Тогда она у меня просила прощения и говорила: «Прости меня, что я дерзнула на тебя поднять камень: я не сама собою, а меня люди научили. И видела я во сне, что меня ангел жезлом наказывал, и все кости во мне изломаны и болят. И он велел мне у тебя просить прощения, и если тобою прощена не буду, то такое мучение принимать стану».
И тут я ее простил. А еще брат ее хотел меня застрелить из ружья, когда я ходил на праздники из села в Тулу, то каждый раз он выходил из леса с ружьем и стрелял по мне шесть раз, но ружье не выстрелило ни разу.
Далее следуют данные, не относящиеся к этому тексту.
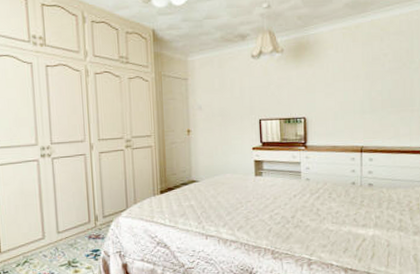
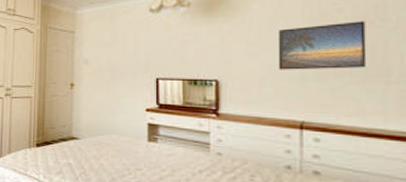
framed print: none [346,63,401,106] -> present [278,21,367,70]

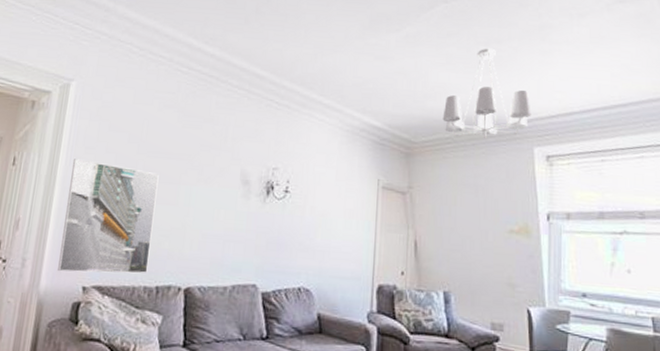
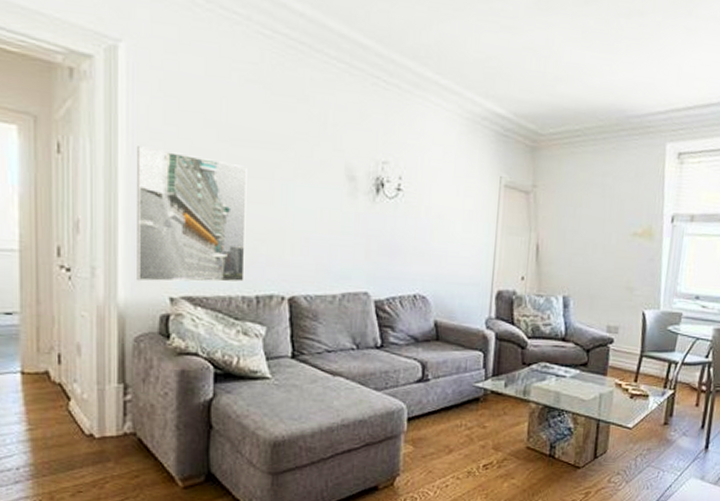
chandelier: present [442,48,531,138] -> none [573,21,669,131]

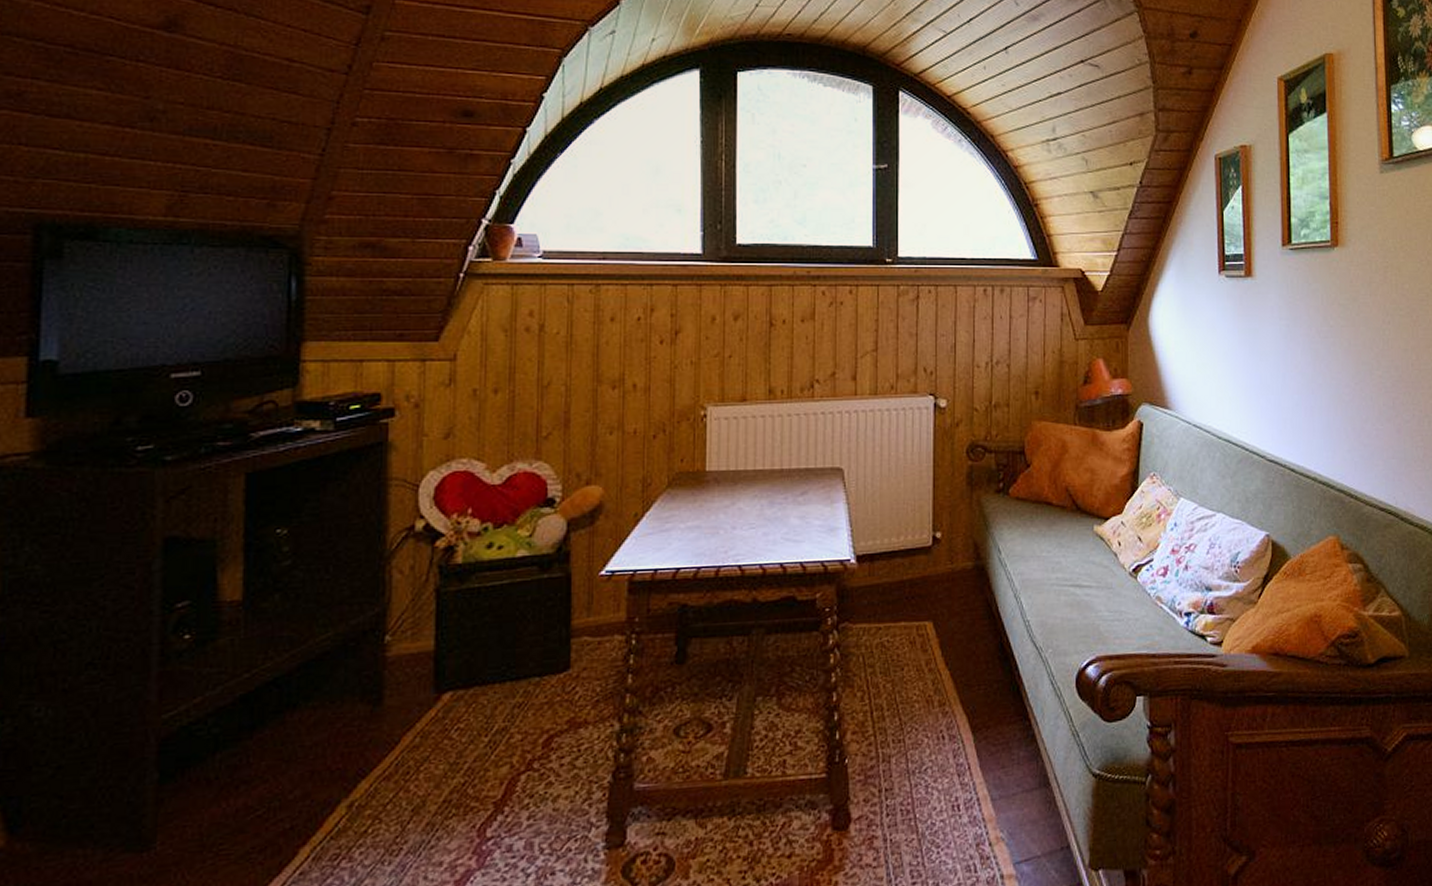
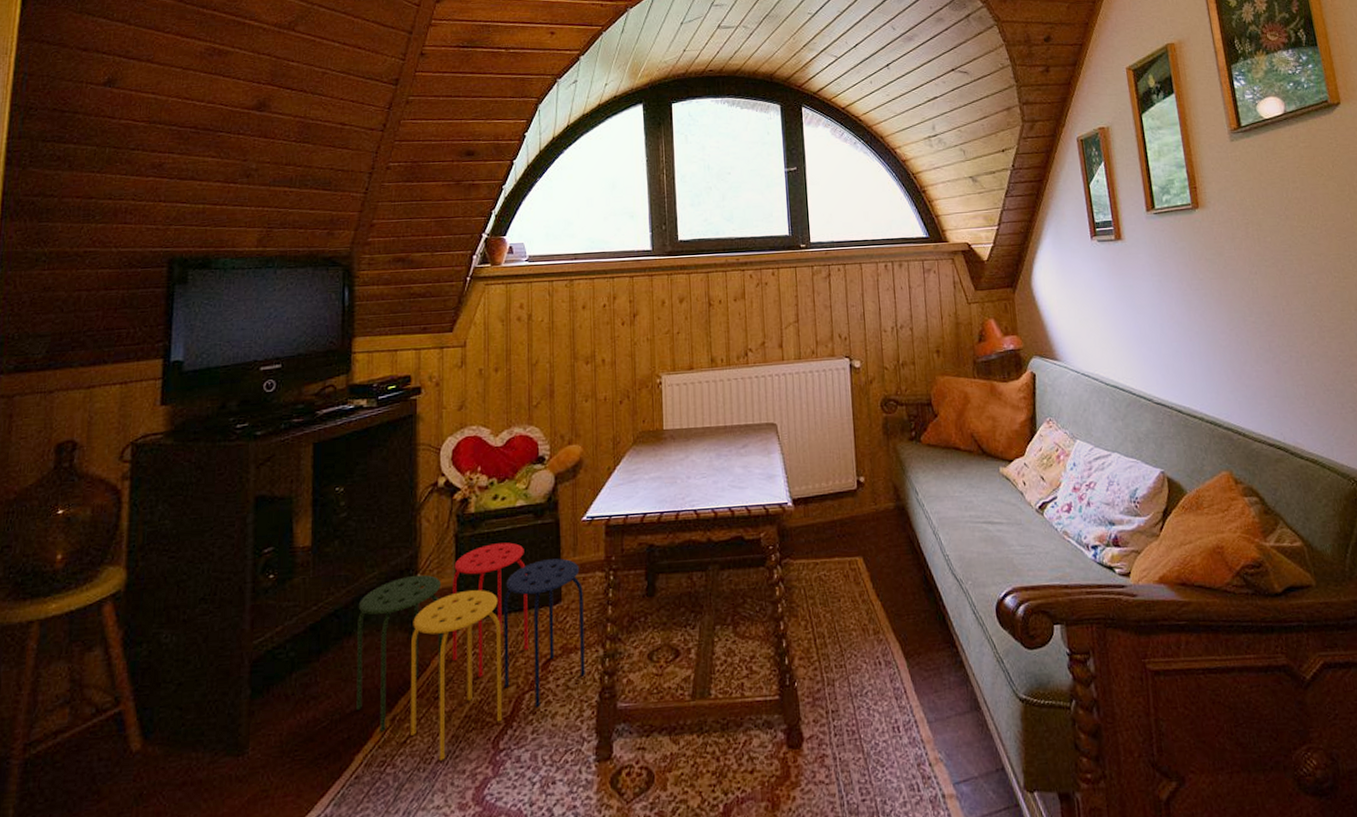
stool: none [302,599,598,852] -> present [356,542,585,761]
И после того возстали на меня все Божьи люди, возненавидели чистоту мою и жаловались учителю своему пророку Филимону, который ходил в славе бойко. И он про чистоту мою в духе пел, а так ненавидел меня и, признавши, говорил: «На тебя все жалуются, что ты людей от меня отвращаешь!» А я ничего не говорил и все молчал. И он сказал: «Вишь какой ты: даром что молчишь, смотри опасайся!» И мне в то время пристать было негде, потому что меня все погнали. Тогда я пошел стороною лесом к Божьему человеку Аверьяну и, пришедши к нему, говорил: «Любезный Аверьянушка! Не оставь ты меня, сироту, призри, утаи от семейства и посестрия своей, чтобы никто не знал. Пусти меня в житницу, за что тебя Бог не оставит». И он меня призрел и ходил ко мне тихонько от своих. И я ему объявил о чистоте[25] , но он сказал: «Боюсь, чтобы не умереть». И я ему говорил: «Не бойся, не умрешь, а паче воскресишь душу свою, и будет тебе легко и радостно, и станешь на крыльях летать: дух к тебе переселится, и душа твоя обновится. Поди к учителю своему пророку Филимону, и он тебе тоже пропоет и скажет, что в „твоем доме сам Бог втайне живет, и никто об оном не знает, кроме тебя“. И Филимон пропел все то самое, что я Аверьянушке говорил. И тут он мне поверил, пришел и поклонился, и принял мою чистоту, и объявил посестрии своей, что сам Господь живет у нас в доме тайно, и я его принял.